Teresa Heinz Kerry reaches out to Cuban exiles and gives multilingual greetings in Ybor City.

SAUNDRA AMRHEIN
Published October 26, 2004

TAMPA - Teresa Heinz Kerry had barely finished her greeting in Spanish when a woman yelled out, "Italian!"

Without missing a beat, Heinz Kerry switched languages and finished her sentence, thrilling the 400 supporters who turned out Monday at the Cuban Club in Ybor City.

Heinz Kerry's fluency with languages and international flair seemed a perfect fit for supporters in a part of town famous for its Cuban, Spanish and Italian immigrant roots.

While campaigning for husband and Democratic presidential candidate John Kerry, the daughter of a Portuguese doctor reached out to Cuban exiles, stressed her husband's education initiatives and promised that he would "tell the truth" to the world.
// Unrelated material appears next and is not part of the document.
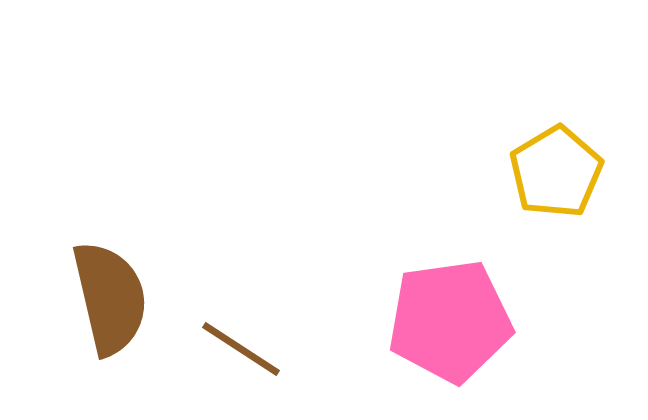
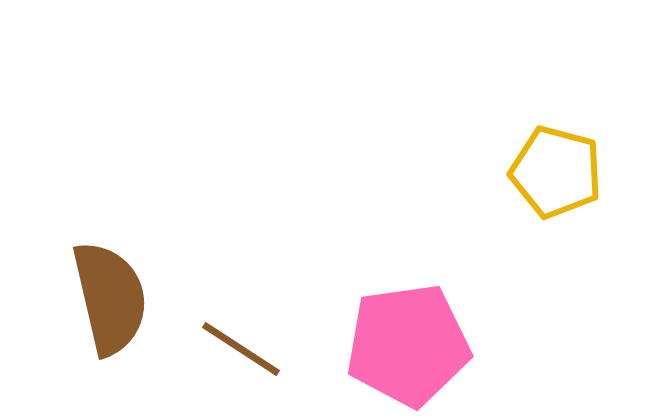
yellow pentagon: rotated 26 degrees counterclockwise
pink pentagon: moved 42 px left, 24 px down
Like Cuban-Americans, her parents lost everything when forced to flee her birthplace of Mozambique, including the "ability to live their last days and die in a place they loved," she said, against a backdrop of mostly women - white, black and Hispanic.

She asked the crowd to help put her husband in the White House, vowing that he would restore the country as a beacon of hope for the world.

"We have to go back there ... for the rest of the world," she said. "They need to see it."

Though Heinz Kerry reached out to exiles of Fidel Castro's Cuba who traditionally have voted Republican, many Cuban-Americans in the room had longer ties to Tampa - and the Democratic party.

John Kerry and running mate John Edwards "are for the working class," said Angela Molina, 60, as supporters took their seats.

"My father was a cigar worker and I identify with the working class," said Molina, a retired Hillsborough Community College professor who was born and raised in Ybor City.

Heinz Kerry's visit to Ybor was a dream of Yvonne "Yoli" Capin, who saw it as a way to reach women voters and Latinos at the same time.

"She's a package of diversity," said Capin, Hillsborough chairwoman of Women for Kerry, who stems from a mixed heritage of Cuban, Spanish and Portuguese.

Many women in the crowd held signs that said "It's up to the women" or "Unidos con Kerry" - United with Kerry. Sade ballads played in the background. Signs on the wall featured a strand of hair, encouraging women to "Wash that man right out of your hair."

The Florida Democratic Party rented the space, said Jorge Diaz, president of the Cuban Club, which is not politically affiliated and is open to the community at large for whoever wants to rent the hall.

Heinz Kerry deliberately went through her husband's pledges on education and health care, and spoke of tax credits for families to pay for college tuition and a plan to give free four-year college education if students promise two years of accredited public service upon graduation.